- WHAT IS BEING ASKED -
Repeat everything in the listing below. Keep each line exact.

____

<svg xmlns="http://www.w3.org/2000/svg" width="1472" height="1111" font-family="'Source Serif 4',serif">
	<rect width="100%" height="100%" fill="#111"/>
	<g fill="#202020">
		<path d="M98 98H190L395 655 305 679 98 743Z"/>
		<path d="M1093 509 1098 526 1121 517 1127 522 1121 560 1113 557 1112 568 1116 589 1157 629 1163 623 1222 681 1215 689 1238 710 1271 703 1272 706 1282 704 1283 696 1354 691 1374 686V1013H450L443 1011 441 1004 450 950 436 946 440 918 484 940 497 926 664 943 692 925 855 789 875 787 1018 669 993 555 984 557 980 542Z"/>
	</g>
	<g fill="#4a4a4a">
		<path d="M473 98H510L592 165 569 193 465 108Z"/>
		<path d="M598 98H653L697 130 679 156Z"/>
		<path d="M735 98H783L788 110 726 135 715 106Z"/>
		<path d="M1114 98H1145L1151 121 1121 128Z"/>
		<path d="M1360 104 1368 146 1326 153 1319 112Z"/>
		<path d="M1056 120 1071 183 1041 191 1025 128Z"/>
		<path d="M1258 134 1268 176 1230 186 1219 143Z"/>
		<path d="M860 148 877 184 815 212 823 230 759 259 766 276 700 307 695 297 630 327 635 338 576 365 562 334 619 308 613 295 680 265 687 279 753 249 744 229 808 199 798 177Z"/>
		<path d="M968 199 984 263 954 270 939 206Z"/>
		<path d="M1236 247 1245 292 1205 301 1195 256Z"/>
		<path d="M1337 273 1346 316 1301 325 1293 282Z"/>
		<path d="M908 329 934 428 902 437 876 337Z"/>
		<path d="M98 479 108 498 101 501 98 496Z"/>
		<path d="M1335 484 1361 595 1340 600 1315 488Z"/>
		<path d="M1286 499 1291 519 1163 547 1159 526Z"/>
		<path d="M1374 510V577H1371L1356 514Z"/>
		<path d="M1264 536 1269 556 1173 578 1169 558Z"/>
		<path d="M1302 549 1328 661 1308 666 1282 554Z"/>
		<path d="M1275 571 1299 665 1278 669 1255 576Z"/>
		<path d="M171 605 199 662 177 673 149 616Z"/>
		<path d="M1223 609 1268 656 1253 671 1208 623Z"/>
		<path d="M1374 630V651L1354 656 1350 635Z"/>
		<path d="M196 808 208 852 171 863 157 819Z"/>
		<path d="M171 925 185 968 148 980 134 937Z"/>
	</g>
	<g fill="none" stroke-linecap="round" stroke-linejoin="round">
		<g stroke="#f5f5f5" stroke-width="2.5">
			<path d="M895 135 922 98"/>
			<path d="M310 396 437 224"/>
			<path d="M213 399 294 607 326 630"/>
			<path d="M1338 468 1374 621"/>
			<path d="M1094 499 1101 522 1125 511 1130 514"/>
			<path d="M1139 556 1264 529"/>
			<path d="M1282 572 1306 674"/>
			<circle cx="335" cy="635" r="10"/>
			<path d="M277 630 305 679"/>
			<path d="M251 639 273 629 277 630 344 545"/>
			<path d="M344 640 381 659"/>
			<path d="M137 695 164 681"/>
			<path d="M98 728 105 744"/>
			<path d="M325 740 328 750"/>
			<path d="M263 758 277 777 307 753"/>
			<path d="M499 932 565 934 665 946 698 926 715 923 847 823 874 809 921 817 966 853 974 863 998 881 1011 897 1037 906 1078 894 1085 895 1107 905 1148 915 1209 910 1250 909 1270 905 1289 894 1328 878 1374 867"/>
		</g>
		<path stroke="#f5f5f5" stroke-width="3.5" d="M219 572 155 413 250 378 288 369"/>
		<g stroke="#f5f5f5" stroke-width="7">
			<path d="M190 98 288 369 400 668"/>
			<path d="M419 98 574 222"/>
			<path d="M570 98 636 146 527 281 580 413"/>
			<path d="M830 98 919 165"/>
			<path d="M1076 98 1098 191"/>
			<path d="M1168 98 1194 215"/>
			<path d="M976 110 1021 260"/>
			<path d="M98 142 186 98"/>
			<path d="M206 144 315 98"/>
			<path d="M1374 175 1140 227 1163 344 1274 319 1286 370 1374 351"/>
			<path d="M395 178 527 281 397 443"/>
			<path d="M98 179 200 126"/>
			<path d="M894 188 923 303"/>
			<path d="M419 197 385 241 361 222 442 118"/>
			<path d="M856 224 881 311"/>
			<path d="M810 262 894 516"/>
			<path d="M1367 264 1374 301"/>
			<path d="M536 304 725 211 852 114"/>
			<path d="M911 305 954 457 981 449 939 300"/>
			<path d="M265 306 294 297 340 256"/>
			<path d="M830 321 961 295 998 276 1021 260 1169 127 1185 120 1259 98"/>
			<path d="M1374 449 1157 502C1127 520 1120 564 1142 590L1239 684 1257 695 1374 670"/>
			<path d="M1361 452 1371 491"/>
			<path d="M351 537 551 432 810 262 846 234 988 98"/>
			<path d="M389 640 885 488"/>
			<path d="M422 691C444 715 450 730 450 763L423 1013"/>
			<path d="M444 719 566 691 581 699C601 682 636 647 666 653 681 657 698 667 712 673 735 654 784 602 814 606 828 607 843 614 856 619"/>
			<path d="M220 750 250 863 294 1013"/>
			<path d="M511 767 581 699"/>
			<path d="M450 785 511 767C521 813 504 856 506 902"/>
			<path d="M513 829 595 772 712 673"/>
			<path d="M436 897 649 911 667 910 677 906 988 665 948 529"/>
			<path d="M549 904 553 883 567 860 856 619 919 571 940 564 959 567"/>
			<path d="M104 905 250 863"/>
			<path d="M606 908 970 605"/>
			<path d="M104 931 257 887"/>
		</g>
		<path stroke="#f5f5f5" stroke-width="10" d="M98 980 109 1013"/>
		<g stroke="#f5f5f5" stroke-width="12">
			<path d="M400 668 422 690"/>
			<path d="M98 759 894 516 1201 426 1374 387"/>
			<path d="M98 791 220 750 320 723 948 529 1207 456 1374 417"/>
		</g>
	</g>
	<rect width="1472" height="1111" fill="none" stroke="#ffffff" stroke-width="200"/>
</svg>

____

- WRITTEN SOLUTION -
<svg xmlns="http://www.w3.org/2000/svg" width="1472" height="1111" font-family="'Source Serif 4',serif">
	<rect width="100%" height="100%" fill="#111"/>
	<g fill="#202020">
		<path d="M98 98H190L395 655 305 679 98 743Z"/>
		<path d="M1093 509 1098 526 1121 517 1127 522 1121 560 1113 557 1112 568 1116 589 1157 629 1163 623 1222 681 1215 689 1238 710 1271 703 1272 706 1282 704 1283 696 1354 691 1374 686V1013H450L443 1011 441 1004 450 950 436 946 440 918 484 940 497 926 664 943 692 925 855 789 875 787 1018 669 993 555 984 557 980 542Z"/>
	</g>
	<g fill="#4a4a4a">
		<path d="M473 98H510L592 165 569 193 465 108Z"/>
		<path d="M598 98H653L697 130 679 156Z"/>
		<path d="M735 98H783L788 110 726 135 715 106Z"/>
		<path d="M1114 98H1145L1151 121 1121 128Z"/>
		<path d="M1360 104 1368 146 1326 153 1319 112Z"/>
		<path d="M1056 120 1071 183 1041 191 1025 128Z"/>
		<path d="M1258 134 1268 176 1230 186 1219 143Z"/>
		<path d="M860 148 877 184 815 212 823 230 759 259 766 276 700 307 695 297 630 327 635 338 576 365 562 334 619 308 613 295 680 265 687 279 753 249 744 229 808 199 798 177Z"/>
		<path d="M968 199 984 263 954 270 939 206Z"/>
		<path d="M1236 247 1245 292 1205 301 1195 256Z"/>
		<path d="M1337 273 1346 316 1301 325 1293 282Z"/>
		<path d="M908 329 934 428 902 437 876 337Z"/>
		<path d="M98 479 108 498 101 501 98 496Z"/>
		<path d="M1335 484 1361 595 1340 600 1315 488Z"/>
		<path d="M1286 499 1291 519 1163 547 1159 526Z"/>
		<path d="M1374 510V577H1371L1356 514Z"/>
		<path d="M1264 536 1269 556 1173 578 1169 558Z"/>
		<path d="M1302 549 1328 661 1308 666 1282 554Z"/>
		<path d="M1275 571 1299 665 1278 669 1255 576Z"/>
		<path d="M171 605 199 662 177 673 149 616Z"/>
		<path d="M1223 609 1268 656 1253 671 1208 623Z"/>
		<path d="M1374 630V651L1354 656 1350 635Z"/>
		<path d="M196 808 208 852 171 863 157 819Z"/>
		<path d="M171 925 185 968 148 980 134 937Z"/>
	</g>
	<g fill="none" stroke-linecap="round" stroke-linejoin="round">
		<g stroke="#f5f5f5" stroke-width="2.5">
			<path d="M895 135 922 98"/>
			<path d="M310 396 437 224"/>
			<path d="M213 399 294 607 326 630"/>
			<path d="M1338 468 1374 621"/>
			<path d="M1094 499 1101 522 1125 511 1130 514"/>
			<path d="M1139 556 1264 529"/>
			<path d="M1282 572 1306 674"/>
			<circle cx="335" cy="635" r="10"/>
			<path d="M277 630 305 679"/>
			<path d="M251 639 273 629 277 630 344 545"/>
			<path d="M344 640 381 659"/>
			<path d="M137 695 164 681"/>
			<path d="M98 728 105 744"/>
			<path d="M325 740 328 750"/>
			<path d="M263 758 277 777 307 753"/>
			<path d="M499 932 565 934 665 946 698 926 715 923 847 823 874 809 921 817 966 853 974 863 998 881 1011 897 1037 906 1078 894 1085 895 1107 905 1148 915 1209 910 1250 909 1270 905 1289 894 1328 878 1374 867"/>
		</g>
		<path stroke="#f5f5f5" stroke-width="3.5" d="M219 572 155 413 250 378 288 369"/>
		<g stroke="#f5f5f5" stroke-width="7">
			<path d="M190 98 288 369 400 668"/>
			<path d="M419 98 574 222"/>
			<path d="M570 98 636 146 527 281 580 413"/>
			<path d="M830 98 919 165"/>
			<path d="M1076 98 1098 191"/>
			<path d="M1168 98 1194 215"/>
			<path d="M976 110 1021 260"/>
			<path d="M98 142 186 98"/>
			<path d="M206 144 315 98"/>
			<path d="M1374 175 1140 227 1163 344 1274 319 1286 370 1374 351"/>
			<path d="M395 178 527 281 397 443"/>
			<path d="M98 179 200 126"/>
			<path d="M894 188 923 303"/>
			<path d="M419 197 385 241 361 222 442 118"/>
			<path d="M856 224 881 311"/>
			<path d="M810 262 894 516"/>
			<path d="M1367 264 1374 301"/>
			<path d="M536 304 725 211 852 114"/>
			<path d="M911 305 954 457 981 449 939 300"/>
			<path d="M265 306 294 297 340 256"/>
			<path d="M830 321 961 295 998 276 1021 260 1169 127 1185 120 1259 98"/>
			<path d="M1374 449 1157 502C1127 520 1120 564 1142 590L1239 684 1257 695 1374 670"/>
			<path d="M1361 452 1371 491"/>
			<path d="M351 537 551 432 810 262 846 234 988 98"/>
			<path d="M389 640 885 488"/>
			<path d="M422 691C444 715 450 730 450 763L423 1013"/>
			<path d="M444 719 566 691 581 699C601 682 636 647 666 653 681 657 698 667 712 673 735 654 784 602 814 606 828 607 843 614 856 619"/>
			<path d="M220 750 250 863 294 1013"/>
			<path d="M511 767 581 699"/>
			<path d="M450 785 511 767C521 813 504 856 506 902"/>
			<path d="M513 829 595 772 712 673"/>
			<path d="M436 897 649 911 667 910 677 906 988 665 948 529"/>
			<path d="M549 904 553 883 567 860 856 619 919 571 940 564 959 567"/>
			<path d="M104 905 250 863"/>
			<path d="M606 908 970 605"/>
			<path d="M104 931 257 887"/>
		</g>
		<path stroke="#f5f5f5" stroke-width="10" d="M98 980 109 1013"/>
		<g stroke="#f5f5f5" stroke-width="12">
			<path d="M400 668 422 690"/>
			<path d="M98 759 894 516 1201 426 1374 387"/>
			<path d="M98 791 220 750 320 723 948 529 1207 456 1374 417"/>
		</g>
	</g>
	<rect width="1472" height="1111" fill="none" stroke="#ffffff" stroke-width="200"/>
</svg>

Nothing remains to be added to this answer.